To understand it fully, we need to identify several different components that make up the FAH system. Most of the time people break things up into two pieces -- the servers and the software on your PC, or three pieces -- the servers, the client, and a FahCore. To understand what's going on here we need to look one level deeper and split the FahCore into two separate logical pieces that are integrally combined before you ever see it.

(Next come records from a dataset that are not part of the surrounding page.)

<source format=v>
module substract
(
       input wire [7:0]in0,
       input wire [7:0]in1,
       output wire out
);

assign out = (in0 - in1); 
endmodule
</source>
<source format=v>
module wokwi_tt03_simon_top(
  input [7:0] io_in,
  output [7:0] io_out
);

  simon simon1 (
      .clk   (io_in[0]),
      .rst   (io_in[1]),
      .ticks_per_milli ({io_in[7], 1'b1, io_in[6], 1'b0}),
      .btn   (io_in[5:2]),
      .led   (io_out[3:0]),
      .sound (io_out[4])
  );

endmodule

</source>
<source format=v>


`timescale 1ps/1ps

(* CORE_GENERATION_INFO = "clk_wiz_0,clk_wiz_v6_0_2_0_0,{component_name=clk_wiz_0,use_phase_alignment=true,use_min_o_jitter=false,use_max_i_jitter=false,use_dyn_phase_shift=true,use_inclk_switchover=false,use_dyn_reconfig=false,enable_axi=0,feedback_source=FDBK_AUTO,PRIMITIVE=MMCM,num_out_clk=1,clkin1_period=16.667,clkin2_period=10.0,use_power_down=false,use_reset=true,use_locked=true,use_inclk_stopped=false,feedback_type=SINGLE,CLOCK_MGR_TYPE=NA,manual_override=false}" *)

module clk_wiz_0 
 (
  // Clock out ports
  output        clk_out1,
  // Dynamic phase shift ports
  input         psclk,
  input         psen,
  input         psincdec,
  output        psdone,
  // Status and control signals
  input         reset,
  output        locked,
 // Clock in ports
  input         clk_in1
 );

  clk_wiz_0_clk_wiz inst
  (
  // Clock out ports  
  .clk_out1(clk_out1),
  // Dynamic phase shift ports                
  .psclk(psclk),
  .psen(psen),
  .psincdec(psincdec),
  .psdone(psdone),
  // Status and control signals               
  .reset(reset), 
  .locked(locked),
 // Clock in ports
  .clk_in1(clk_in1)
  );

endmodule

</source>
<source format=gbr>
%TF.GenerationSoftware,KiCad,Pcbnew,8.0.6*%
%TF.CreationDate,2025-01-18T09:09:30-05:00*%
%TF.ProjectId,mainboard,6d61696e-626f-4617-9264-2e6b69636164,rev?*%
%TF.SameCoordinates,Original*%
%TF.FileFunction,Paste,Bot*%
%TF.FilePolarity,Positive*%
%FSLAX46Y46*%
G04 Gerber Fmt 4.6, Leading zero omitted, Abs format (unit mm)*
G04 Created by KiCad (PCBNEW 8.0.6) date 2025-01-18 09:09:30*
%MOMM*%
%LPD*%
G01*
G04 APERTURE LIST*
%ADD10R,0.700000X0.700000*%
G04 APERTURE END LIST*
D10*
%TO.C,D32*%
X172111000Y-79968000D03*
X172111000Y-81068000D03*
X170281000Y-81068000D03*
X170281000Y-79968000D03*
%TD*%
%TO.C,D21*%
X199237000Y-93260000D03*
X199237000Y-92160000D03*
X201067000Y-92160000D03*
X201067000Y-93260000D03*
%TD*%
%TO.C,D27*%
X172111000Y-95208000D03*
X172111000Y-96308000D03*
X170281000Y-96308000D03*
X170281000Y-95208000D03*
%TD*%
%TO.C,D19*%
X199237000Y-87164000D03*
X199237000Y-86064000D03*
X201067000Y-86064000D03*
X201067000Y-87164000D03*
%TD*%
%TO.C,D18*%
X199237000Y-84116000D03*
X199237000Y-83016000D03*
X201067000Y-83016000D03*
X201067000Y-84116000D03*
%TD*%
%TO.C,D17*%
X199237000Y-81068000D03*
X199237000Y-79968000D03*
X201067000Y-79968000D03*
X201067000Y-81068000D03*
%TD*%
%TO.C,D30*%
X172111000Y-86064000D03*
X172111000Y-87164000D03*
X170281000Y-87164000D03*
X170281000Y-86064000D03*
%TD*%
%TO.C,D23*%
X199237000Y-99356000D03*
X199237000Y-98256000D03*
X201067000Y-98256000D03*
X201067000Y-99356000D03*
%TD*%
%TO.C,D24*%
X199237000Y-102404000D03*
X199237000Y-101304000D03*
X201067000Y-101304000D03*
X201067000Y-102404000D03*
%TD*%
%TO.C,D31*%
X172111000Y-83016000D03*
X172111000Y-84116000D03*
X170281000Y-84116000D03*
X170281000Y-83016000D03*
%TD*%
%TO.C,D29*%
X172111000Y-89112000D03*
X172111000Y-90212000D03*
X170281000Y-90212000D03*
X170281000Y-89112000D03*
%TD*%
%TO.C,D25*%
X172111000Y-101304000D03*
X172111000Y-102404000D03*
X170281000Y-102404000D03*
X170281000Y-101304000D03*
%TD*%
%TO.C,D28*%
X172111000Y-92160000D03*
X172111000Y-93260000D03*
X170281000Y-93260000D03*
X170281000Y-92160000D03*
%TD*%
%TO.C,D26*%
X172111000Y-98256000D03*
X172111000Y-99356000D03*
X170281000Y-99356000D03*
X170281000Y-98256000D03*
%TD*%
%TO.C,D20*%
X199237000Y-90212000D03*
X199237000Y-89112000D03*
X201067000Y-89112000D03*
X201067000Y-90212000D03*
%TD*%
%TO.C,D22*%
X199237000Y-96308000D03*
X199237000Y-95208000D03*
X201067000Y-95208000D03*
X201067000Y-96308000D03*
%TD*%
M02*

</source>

Any FahCore is made up of code written mostly by Stanford and code written mostly by someone else. The Stanford developers can find and fix bugs in the code they wrote rather quickly but if there is a bug in it, but if in the code that somebody else wrote has an error, it will probably take longer to get it fixed. In this case, the message "Unexpected exit from science code" says that there was some kind of error in that other code. The Stanford code responds by reporting a CoreStatus = 7B (123) to the client. The client responds by sending an error report to the server, as it should, and the server gives you a new assignment.

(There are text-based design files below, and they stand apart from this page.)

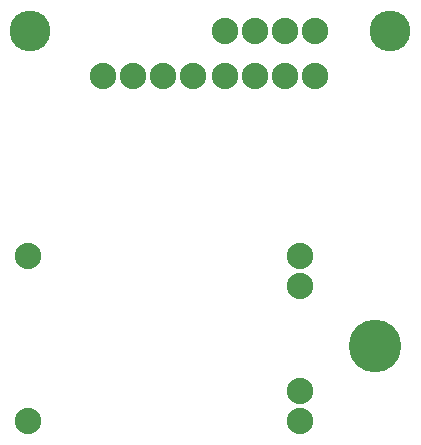
<source format=gts>
G04 MADE WITH FRITZING*
G04 WWW.FRITZING.ORG*
G04 DOUBLE SIDED*
G04 HOLES PLATED*
G04 CONTOUR ON CENTER OF CONTOUR VECTOR*
%ASAXBY*%
%FSLAX23Y23*%
%MOIN*%
%OFA0B0*%
%SFA1.0B1.0*%
%ADD10C,0.088000*%
%ADD11C,0.175354*%
%ADD12C,0.135984*%
%LNMASK1*%
G90*
G70*
G54D10*
X748Y1398D03*
X848Y1398D03*
X948Y1398D03*
X1048Y1398D03*
X1048Y1248D03*
X948Y1248D03*
X848Y1248D03*
X748Y1248D03*
X1048Y1248D03*
X948Y1248D03*
X848Y1248D03*
X748Y1248D03*
X339Y1248D03*
X439Y1248D03*
X539Y1248D03*
X639Y1248D03*
X89Y648D03*
X89Y97D03*
X998Y648D03*
X998Y548D03*
X998Y197D03*
X998Y97D03*
G54D11*
X1248Y347D03*
G54D12*
X1298Y1397D03*
X98Y1397D03*
G04 End of Mask1*
M02*
</source>
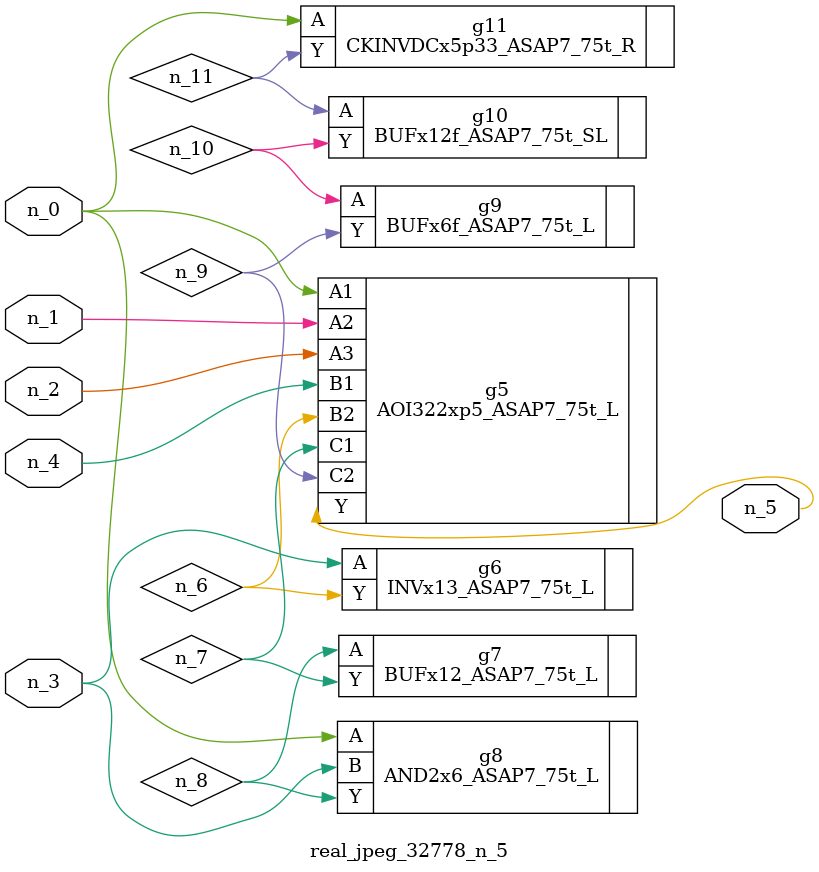
<source format=v>
module real_jpeg_32778_n_5 (n_4, n_0, n_1, n_2, n_3, n_5);

input n_4;
input n_0;
input n_1;
input n_2;
input n_3;

output n_5;

wire n_8;
wire n_11;
wire n_6;
wire n_7;
wire n_10;
wire n_9;

AOI322xp5_ASAP7_75t_L g5 ( 
.A1(n_0),
.A2(n_1),
.A3(n_2),
.B1(n_4),
.B2(n_6),
.C1(n_7),
.C2(n_9),
.Y(n_5)
);

AND2x6_ASAP7_75t_L g8 ( 
.A(n_0),
.B(n_3),
.Y(n_8)
);

CKINVDCx5p33_ASAP7_75t_R g11 ( 
.A(n_0),
.Y(n_11)
);

INVx13_ASAP7_75t_L g6 ( 
.A(n_3),
.Y(n_6)
);

BUFx12_ASAP7_75t_L g7 ( 
.A(n_8),
.Y(n_7)
);

BUFx6f_ASAP7_75t_L g9 ( 
.A(n_10),
.Y(n_9)
);

BUFx12f_ASAP7_75t_SL g10 ( 
.A(n_11),
.Y(n_10)
);


endmodule
</source>
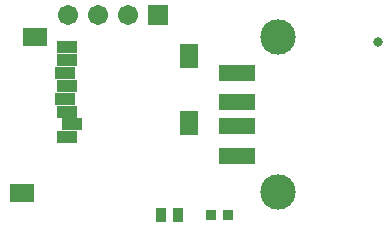
<source format=gts>
G04 Layer_Color=8388736*
%FSLAX43Y43*%
%MOMM*%
G71*
G01*
G75*
%ADD62R,3.083X1.323*%
%ADD63R,1.703X1.003*%
%ADD64R,2.103X1.603*%
%ADD65R,1.603X2.003*%
%ADD66R,0.965X1.168*%
%ADD67R,0.965X0.965*%
%ADD68R,1.703X1.703*%
%ADD69C,1.703*%
%ADD70C,3.003*%
%ADD71C,0.838*%
D62*
X23245Y6500D02*
D03*
Y13500D02*
D03*
X23245Y11000D02*
D03*
X23245Y9000D02*
D03*
D63*
X8875Y8035D02*
D03*
X9275Y9135D02*
D03*
X8875Y10235D02*
D03*
X8675Y11335D02*
D03*
X8875Y12435D02*
D03*
X8675Y13535D02*
D03*
X8875Y14635D02*
D03*
Y15735D02*
D03*
D64*
X5025Y3375D02*
D03*
X6175Y16525D02*
D03*
D65*
X19175Y9235D02*
D03*
Y14925D02*
D03*
D66*
X16851Y1500D02*
D03*
X18249D02*
D03*
D67*
X22448Y1501D02*
D03*
X21052D02*
D03*
D68*
X16586Y18415D02*
D03*
D69*
X14046D02*
D03*
X11506D02*
D03*
X8966D02*
D03*
D70*
X26695Y3425D02*
D03*
X26695Y16575D02*
D03*
D71*
X35175Y16100D02*
D03*
M02*

</source>
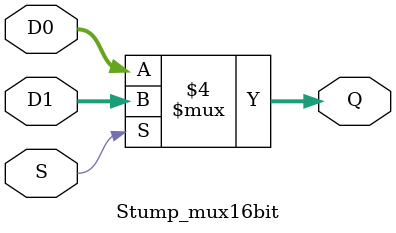
<source format=v>

module Stump_mux16bit  (input wire [15:0] D0,
			            input wire [15:0] D1,
			            input wire        S,
			            output reg [15:0] Q);

// Output Q is assigned one of two 16-bit values, D0 or D1, depending on the
// state of the control signal S. S = 0: Q = D0, S = 1: Q = D1
						
always @ (*)        // Combinatorial logic block
 if(S == 1)         // Simple decode on S
  Q = D1;
 else
  Q = D0;
  
endmodule

</source>
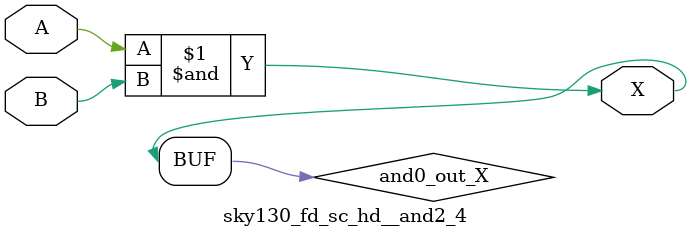
<source format=v>
/*
 * Copyright 2020 The SkyWater PDK Authors
 *
 * Licensed under the Apache License, Version 2.0 (the "License");
 * you may not use this file except in compliance with the License.
 * You may obtain a copy of the License at
 *
 *     https://www.apache.org/licenses/LICENSE-2.0
 *
 * Unless required by applicable law or agreed to in writing, software
 * distributed under the License is distributed on an "AS IS" BASIS,
 * WITHOUT WARRANTIES OR CONDITIONS OF ANY KIND, either express or implied.
 * See the License for the specific language governing permissions and
 * limitations under the License.
 *
 * SPDX-License-Identifier: Apache-2.0
*/


`ifndef SKY130_FD_SC_HD__AND2_4_FUNCTIONAL_V
`define SKY130_FD_SC_HD__AND2_4_FUNCTIONAL_V

/**
 * and2: 2-input AND.
 *
 * Verilog simulation functional model.
 */

`timescale 1ns / 1ps
`default_nettype none

`celldefine
module sky130_fd_sc_hd__and2_4 (
    X,
    A,
    B
);

    // Module ports
    output X;
    input  A;
    input  B;

    // Local signals
    wire and0_out_X;

    //  Name  Output      Other arguments
    and and0 (and0_out_X, A, B           );
    buf buf0 (X         , and0_out_X     );

endmodule
`endcelldefine

`default_nettype wire
`endif  // SKY130_FD_SC_HD__AND2_4_FUNCTIONAL_V

</source>
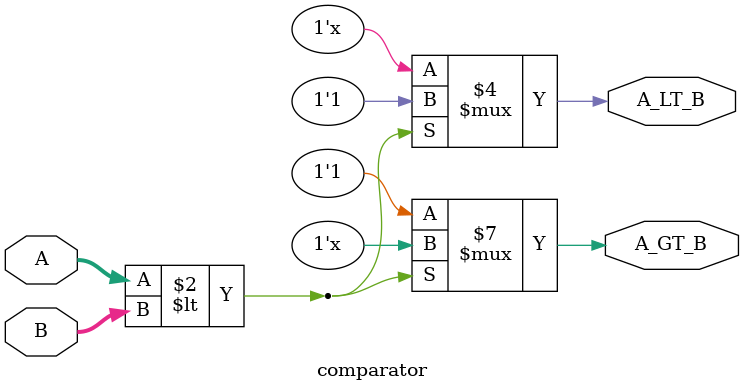
<source format=v>
module comparator(A,B,A_GT_B,A_LT_B);

input [3:0]A,B;
output reg A_GT_B,A_LT_B;

always@(*)
begin
if(A<B)
A_LT_B=1;
else
A_GT_B=1;

end


endmodule

</source>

Some of the other FAHcores respond differently to an error in the science code and this is the first example I've seen of doing it right. Other FAHcores make a different report to the client and the result (an undesirable one) is that you may have the same WU reassigned, producing the same error repeatedly.

Version 19 and 20 of ProtoMol were important developmental steps toward this solution, and I commend jcoffland for promptly moving to what appears to be an excellent solution for those unexpected problems that come up in the non-Stanford code.

Re: p10001 (Run 229, Clone 4, Gen 4) - UNKNOWN

Posted: Fri Dec 25, 2009 10:30 pm
by Tobit
Thanks Bruce, that helps me to better understand what Grandpa_01 was trying to say. I would agree that error handeling is greatly improved with v21. However, we should still report these unexpected errors as a possible bad WU, correct? This clearly was more than a simple ending early because no more computation was possible.